Entries taken from a collection
• • • • •
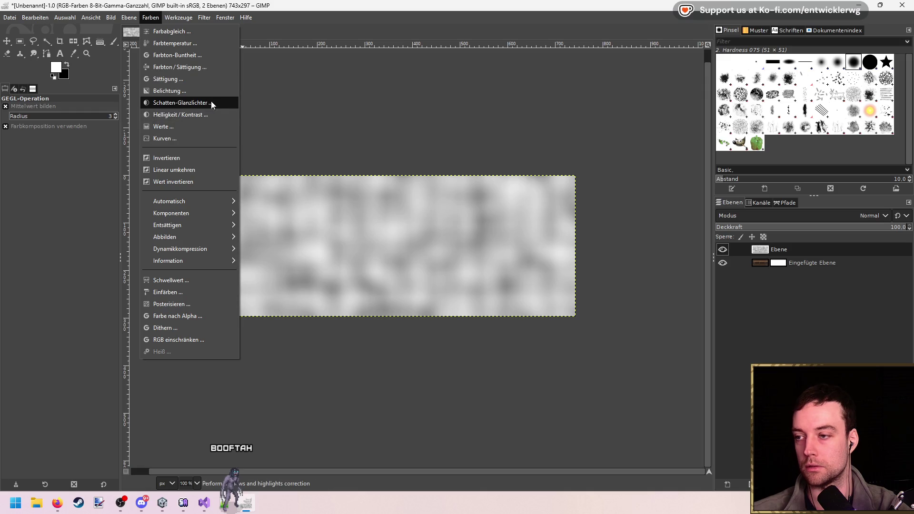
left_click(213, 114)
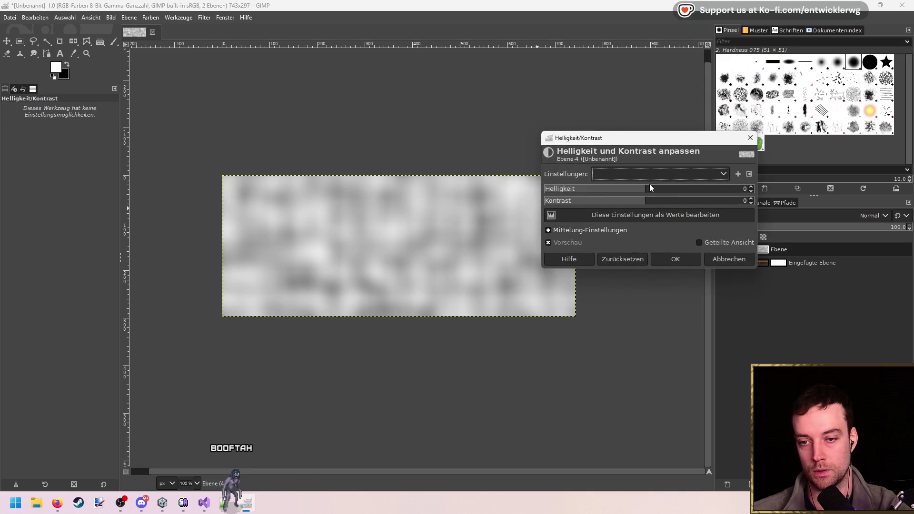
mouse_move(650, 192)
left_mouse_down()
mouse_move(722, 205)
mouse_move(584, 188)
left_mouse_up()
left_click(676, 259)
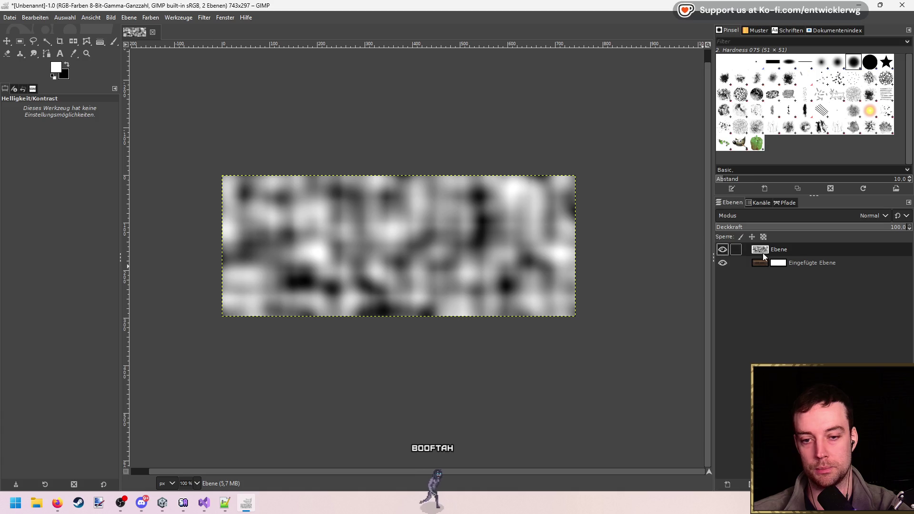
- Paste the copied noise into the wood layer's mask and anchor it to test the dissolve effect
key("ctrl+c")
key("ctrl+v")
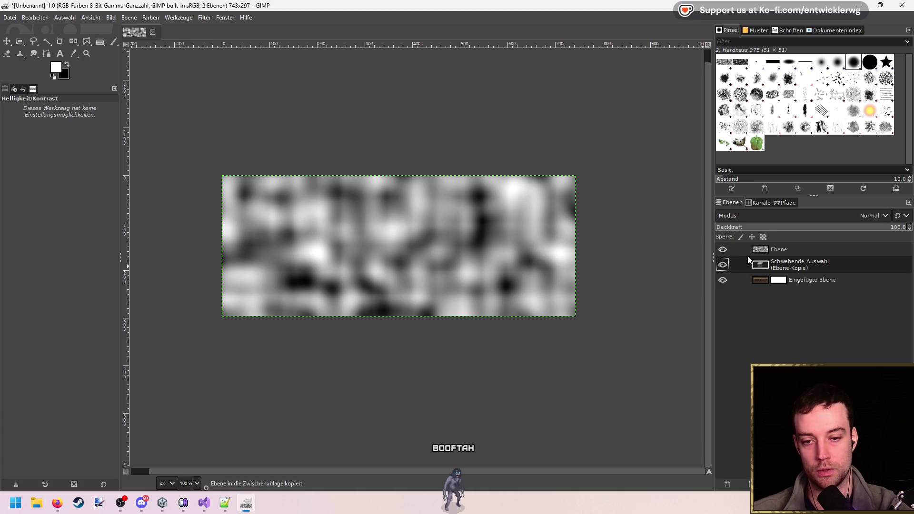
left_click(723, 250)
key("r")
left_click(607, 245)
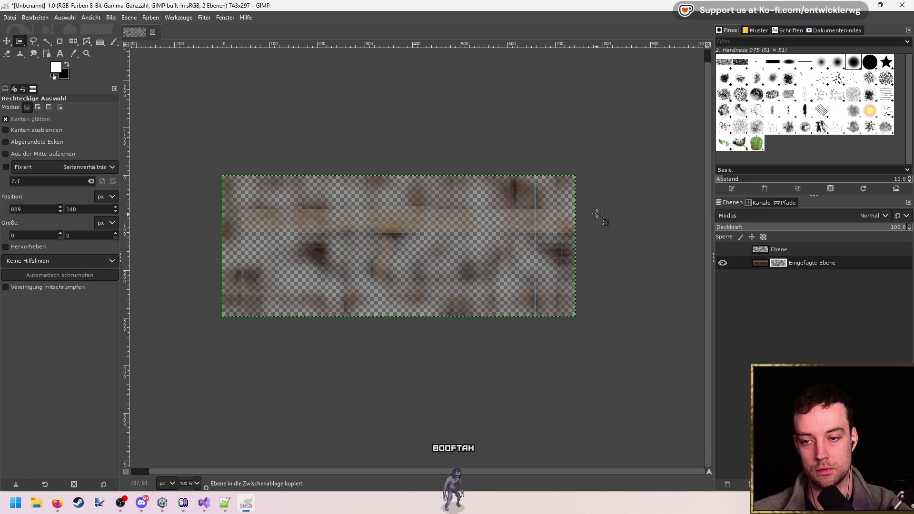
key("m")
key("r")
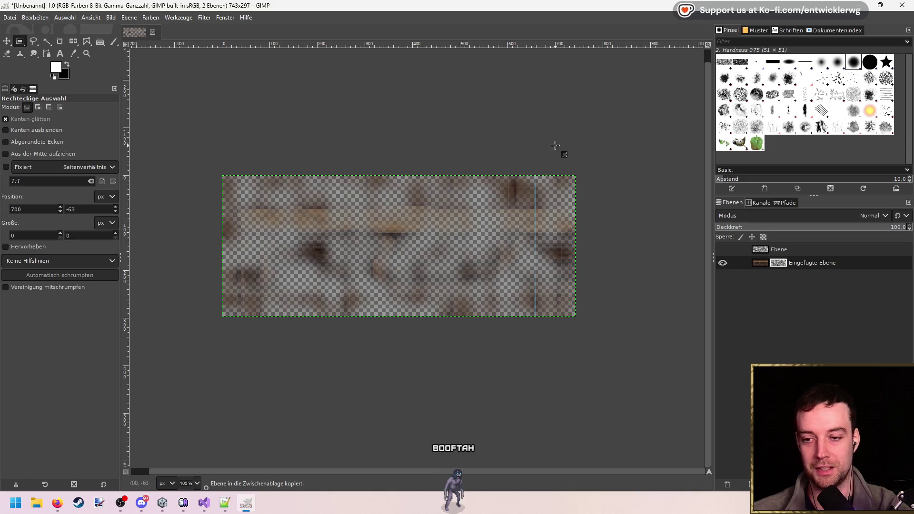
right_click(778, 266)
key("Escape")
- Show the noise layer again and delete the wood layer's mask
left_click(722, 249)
• • • • •
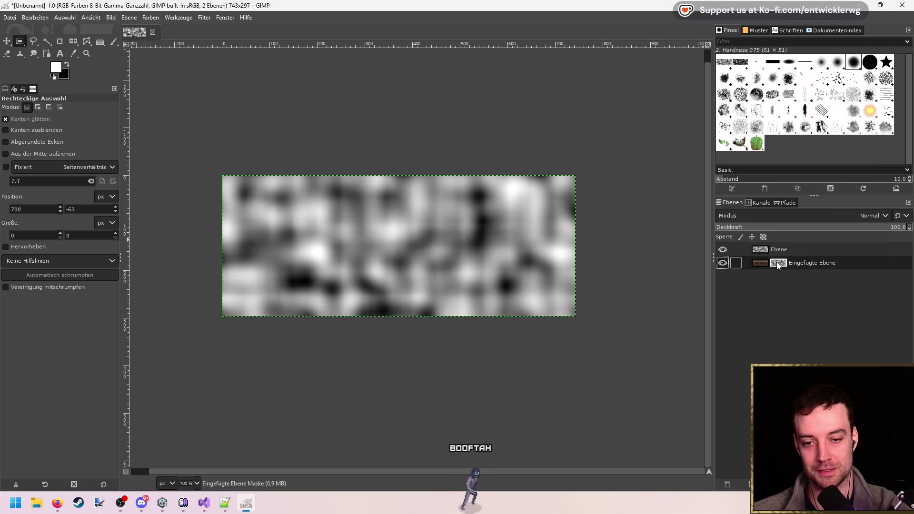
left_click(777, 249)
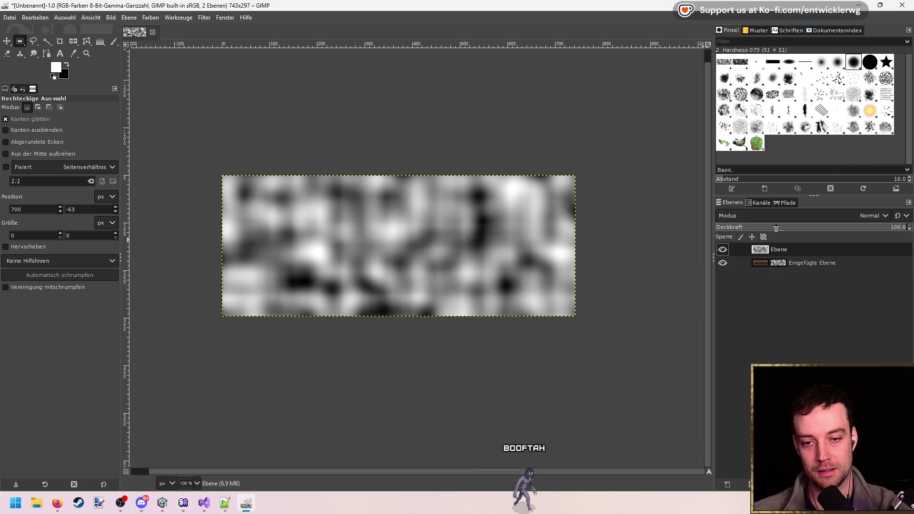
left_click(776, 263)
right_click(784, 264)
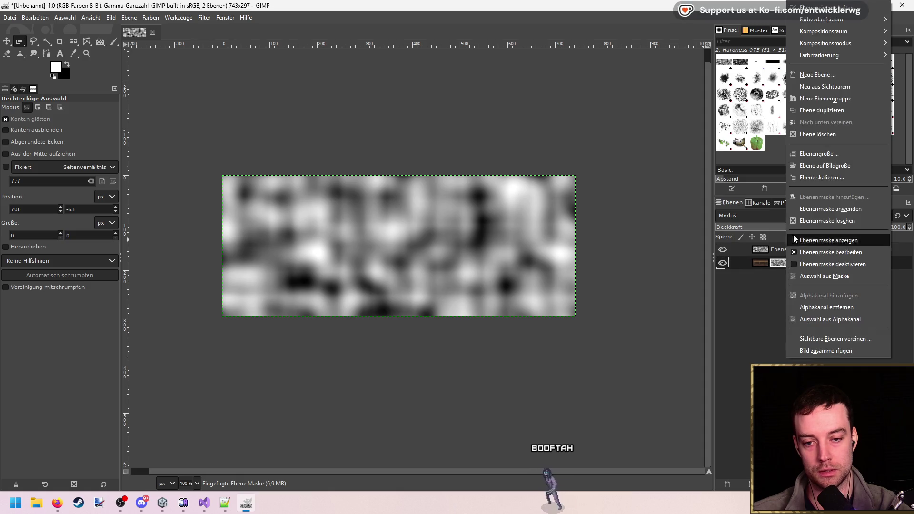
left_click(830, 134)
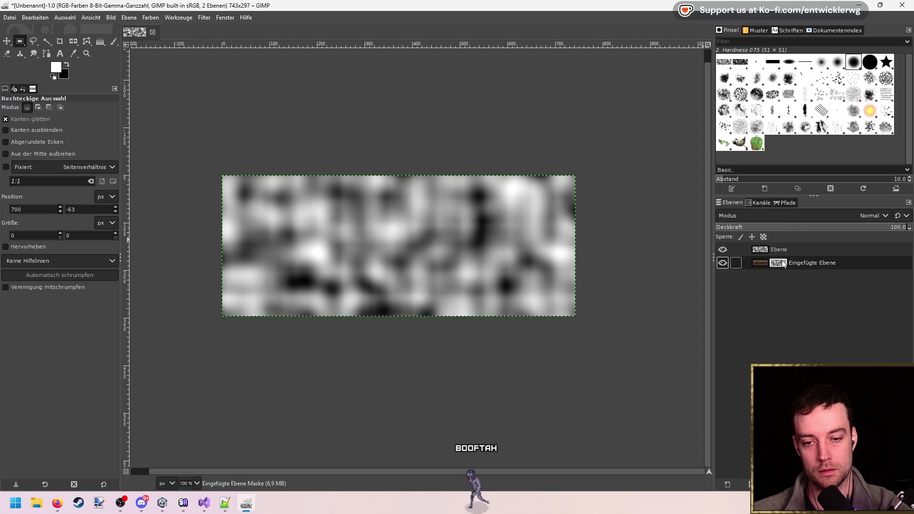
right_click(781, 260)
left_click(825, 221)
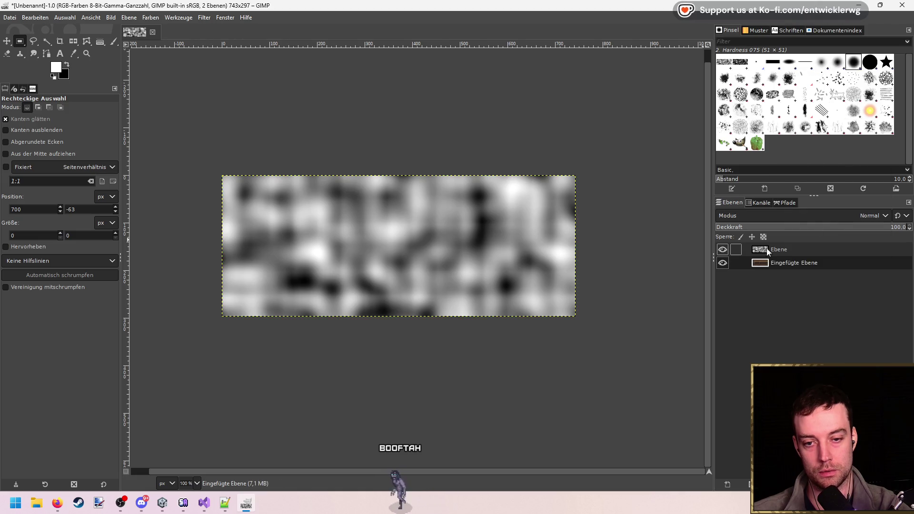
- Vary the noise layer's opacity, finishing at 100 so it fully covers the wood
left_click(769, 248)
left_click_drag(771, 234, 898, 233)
• • • • •
• [Work task]: Your answer must be the exact lines from the records above, from the one containing "mouse_move(722, 205)" through the one containing "left_click(722, 249)", both included, with every picture left out.

• [Finished task]:
mouse_move(722, 205)
mouse_move(584, 188)
left_mouse_up()
left_click(676, 259)
- Paste the copied noise into the wood layer's mask and anchor it to test the dissolve effect
key("ctrl+c")
key("ctrl+v")
left_click(723, 250)
key("r")
left_click(607, 245)
key("m")
key("r")
right_click(778, 266)
key("Escape")
- Show the noise layer again and delete the wood layer's mask
left_click(722, 249)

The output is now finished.